» **What needs to be done**
What lines in the following entries hold the word "duplicates"? Copy each one.

» **Records provided**
= = = = =
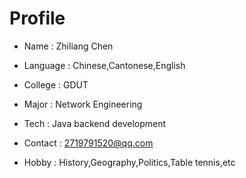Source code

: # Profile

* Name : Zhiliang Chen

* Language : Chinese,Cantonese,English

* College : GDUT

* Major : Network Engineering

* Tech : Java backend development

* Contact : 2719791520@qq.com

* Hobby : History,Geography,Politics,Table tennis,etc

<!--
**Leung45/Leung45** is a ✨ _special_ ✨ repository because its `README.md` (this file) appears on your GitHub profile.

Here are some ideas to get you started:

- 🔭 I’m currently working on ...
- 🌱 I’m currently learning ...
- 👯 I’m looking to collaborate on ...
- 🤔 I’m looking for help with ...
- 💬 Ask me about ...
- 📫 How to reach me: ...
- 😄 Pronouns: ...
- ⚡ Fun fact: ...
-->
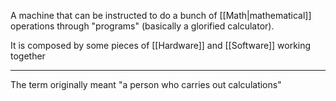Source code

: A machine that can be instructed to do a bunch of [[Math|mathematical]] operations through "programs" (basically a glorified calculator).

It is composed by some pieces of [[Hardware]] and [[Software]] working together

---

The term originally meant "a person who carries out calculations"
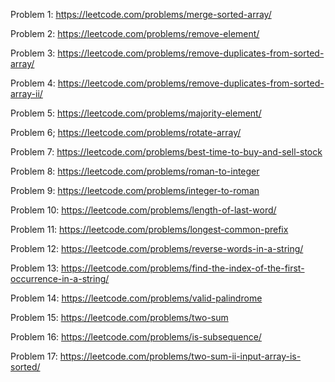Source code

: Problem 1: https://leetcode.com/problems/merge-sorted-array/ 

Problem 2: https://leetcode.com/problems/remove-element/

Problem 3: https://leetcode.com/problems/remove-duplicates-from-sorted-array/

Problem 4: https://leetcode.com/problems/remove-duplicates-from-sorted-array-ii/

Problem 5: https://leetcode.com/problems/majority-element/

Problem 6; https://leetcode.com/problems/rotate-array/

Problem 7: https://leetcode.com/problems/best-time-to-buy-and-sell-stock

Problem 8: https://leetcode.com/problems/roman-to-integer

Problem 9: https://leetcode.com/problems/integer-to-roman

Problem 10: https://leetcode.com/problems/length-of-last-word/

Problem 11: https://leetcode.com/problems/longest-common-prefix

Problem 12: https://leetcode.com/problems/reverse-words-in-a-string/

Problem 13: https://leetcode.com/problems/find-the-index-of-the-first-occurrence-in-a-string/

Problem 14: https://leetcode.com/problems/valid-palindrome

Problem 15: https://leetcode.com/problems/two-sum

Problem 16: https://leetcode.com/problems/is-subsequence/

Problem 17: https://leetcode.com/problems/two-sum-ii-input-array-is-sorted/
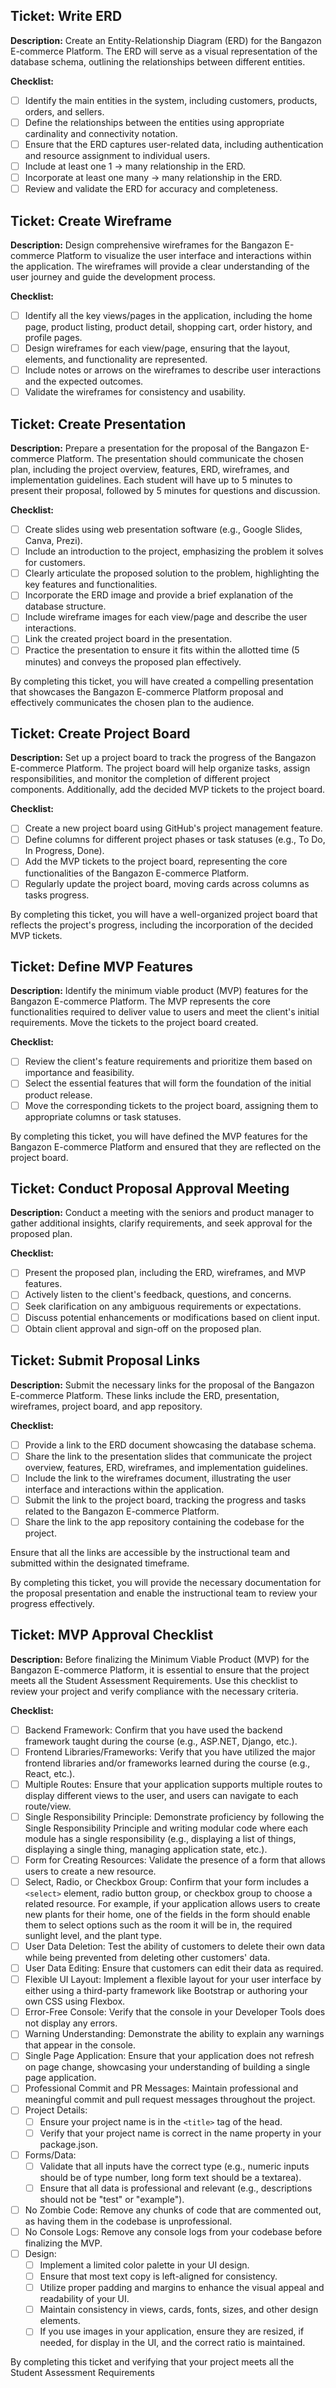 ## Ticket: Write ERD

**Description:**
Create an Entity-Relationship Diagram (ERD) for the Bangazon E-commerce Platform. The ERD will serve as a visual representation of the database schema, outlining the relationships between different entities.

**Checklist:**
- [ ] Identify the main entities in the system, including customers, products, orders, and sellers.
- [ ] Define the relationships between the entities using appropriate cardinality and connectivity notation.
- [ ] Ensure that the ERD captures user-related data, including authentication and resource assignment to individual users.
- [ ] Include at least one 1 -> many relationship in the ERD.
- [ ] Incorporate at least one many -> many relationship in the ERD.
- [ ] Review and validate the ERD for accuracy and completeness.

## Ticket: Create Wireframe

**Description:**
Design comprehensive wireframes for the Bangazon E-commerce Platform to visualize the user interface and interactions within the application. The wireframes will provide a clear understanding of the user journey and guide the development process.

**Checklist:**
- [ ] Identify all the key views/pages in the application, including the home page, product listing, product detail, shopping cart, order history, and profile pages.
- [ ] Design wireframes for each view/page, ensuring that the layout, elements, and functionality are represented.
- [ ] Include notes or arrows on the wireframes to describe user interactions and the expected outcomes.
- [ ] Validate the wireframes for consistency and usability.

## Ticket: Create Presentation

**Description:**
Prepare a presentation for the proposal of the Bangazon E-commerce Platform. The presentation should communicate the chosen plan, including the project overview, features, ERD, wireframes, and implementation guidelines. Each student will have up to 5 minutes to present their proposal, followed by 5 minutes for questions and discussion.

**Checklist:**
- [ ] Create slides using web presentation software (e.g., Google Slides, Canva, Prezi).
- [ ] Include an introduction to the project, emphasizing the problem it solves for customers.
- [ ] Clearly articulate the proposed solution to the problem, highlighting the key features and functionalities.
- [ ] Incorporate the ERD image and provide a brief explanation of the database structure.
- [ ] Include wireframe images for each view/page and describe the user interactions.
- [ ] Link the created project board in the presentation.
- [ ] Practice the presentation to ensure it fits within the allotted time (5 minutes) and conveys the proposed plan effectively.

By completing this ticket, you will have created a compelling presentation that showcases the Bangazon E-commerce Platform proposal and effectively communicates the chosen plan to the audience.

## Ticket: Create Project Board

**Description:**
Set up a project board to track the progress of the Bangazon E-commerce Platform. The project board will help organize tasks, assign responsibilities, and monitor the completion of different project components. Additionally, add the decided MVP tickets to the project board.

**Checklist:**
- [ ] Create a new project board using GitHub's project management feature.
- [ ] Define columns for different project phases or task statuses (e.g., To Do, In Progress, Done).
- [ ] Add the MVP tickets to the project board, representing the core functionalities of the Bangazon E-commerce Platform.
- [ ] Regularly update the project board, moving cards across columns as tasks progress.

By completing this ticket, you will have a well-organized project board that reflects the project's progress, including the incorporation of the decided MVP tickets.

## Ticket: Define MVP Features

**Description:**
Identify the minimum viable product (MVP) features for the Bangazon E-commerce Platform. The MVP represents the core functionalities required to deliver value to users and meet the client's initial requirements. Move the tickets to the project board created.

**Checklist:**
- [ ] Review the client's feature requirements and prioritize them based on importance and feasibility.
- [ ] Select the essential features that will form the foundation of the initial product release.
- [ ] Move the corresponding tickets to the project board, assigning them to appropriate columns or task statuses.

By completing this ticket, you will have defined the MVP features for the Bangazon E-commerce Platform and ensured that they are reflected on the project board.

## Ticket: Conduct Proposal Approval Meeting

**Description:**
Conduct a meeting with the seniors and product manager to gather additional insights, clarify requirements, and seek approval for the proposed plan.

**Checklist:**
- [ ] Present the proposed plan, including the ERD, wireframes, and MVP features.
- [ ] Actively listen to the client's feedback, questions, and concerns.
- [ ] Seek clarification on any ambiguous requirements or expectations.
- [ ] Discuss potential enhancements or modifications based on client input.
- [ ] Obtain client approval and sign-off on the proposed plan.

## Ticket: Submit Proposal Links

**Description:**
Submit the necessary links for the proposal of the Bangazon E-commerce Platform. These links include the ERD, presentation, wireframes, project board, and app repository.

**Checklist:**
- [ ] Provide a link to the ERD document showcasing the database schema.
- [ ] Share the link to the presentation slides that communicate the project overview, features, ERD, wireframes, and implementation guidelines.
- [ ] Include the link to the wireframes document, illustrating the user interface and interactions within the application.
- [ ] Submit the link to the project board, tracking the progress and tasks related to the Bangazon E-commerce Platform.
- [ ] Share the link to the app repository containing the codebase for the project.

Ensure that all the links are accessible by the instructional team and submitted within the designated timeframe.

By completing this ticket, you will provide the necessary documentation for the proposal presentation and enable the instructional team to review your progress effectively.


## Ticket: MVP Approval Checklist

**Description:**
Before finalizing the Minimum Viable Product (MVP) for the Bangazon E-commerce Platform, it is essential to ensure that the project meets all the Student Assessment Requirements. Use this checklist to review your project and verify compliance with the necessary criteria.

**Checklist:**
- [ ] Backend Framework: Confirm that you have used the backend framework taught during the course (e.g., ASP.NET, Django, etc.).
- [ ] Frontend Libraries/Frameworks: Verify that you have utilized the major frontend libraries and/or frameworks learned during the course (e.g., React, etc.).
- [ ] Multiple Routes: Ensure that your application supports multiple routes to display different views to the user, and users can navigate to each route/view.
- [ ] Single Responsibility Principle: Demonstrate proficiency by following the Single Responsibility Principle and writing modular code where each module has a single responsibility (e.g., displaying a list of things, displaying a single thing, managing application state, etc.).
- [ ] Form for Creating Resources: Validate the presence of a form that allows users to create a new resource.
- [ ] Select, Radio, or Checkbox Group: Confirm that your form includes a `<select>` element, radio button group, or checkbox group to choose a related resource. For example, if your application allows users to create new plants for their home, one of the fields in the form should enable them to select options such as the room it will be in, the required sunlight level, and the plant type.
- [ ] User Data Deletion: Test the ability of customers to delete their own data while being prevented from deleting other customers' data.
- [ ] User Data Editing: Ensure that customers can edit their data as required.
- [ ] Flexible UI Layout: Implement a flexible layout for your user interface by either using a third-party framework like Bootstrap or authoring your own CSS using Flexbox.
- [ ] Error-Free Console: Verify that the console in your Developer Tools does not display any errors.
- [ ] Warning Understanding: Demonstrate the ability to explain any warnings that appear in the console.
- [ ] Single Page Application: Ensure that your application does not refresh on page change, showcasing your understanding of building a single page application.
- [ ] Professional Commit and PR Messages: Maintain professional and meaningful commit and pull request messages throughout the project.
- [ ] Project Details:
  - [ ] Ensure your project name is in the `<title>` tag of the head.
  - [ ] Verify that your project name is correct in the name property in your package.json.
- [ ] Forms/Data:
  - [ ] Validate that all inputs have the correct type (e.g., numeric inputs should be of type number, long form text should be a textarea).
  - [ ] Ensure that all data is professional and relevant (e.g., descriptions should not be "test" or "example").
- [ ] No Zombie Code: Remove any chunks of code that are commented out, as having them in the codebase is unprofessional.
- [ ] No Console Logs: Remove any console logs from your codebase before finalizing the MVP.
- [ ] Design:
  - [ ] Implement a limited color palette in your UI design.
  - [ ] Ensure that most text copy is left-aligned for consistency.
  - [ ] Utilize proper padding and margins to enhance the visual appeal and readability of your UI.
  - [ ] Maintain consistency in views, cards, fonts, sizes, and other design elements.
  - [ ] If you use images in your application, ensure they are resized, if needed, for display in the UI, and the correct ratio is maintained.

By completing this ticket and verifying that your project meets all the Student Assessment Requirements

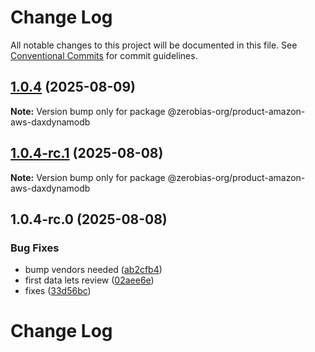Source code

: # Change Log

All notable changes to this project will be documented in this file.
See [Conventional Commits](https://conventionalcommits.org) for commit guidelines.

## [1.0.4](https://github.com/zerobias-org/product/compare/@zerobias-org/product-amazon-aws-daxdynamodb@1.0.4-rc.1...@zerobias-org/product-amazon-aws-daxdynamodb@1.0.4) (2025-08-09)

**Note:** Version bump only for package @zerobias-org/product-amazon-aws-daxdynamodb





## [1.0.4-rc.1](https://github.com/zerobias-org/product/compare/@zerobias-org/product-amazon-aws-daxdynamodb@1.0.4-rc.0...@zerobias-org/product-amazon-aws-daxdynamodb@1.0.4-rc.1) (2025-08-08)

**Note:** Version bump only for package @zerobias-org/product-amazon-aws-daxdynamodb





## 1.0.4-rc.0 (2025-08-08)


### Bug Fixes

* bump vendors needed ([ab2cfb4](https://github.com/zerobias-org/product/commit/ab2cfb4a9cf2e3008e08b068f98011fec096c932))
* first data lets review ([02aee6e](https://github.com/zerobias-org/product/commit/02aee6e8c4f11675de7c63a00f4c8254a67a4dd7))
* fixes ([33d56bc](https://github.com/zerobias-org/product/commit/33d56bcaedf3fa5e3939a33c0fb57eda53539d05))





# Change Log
= = = = =
» **Solved exercise**
Problem 3: https://leetcode.com/problems/remove-duplicates-from-sorted-array/
Problem 4: https://leetcode.com/problems/remove-duplicates-from-sorted-array-ii/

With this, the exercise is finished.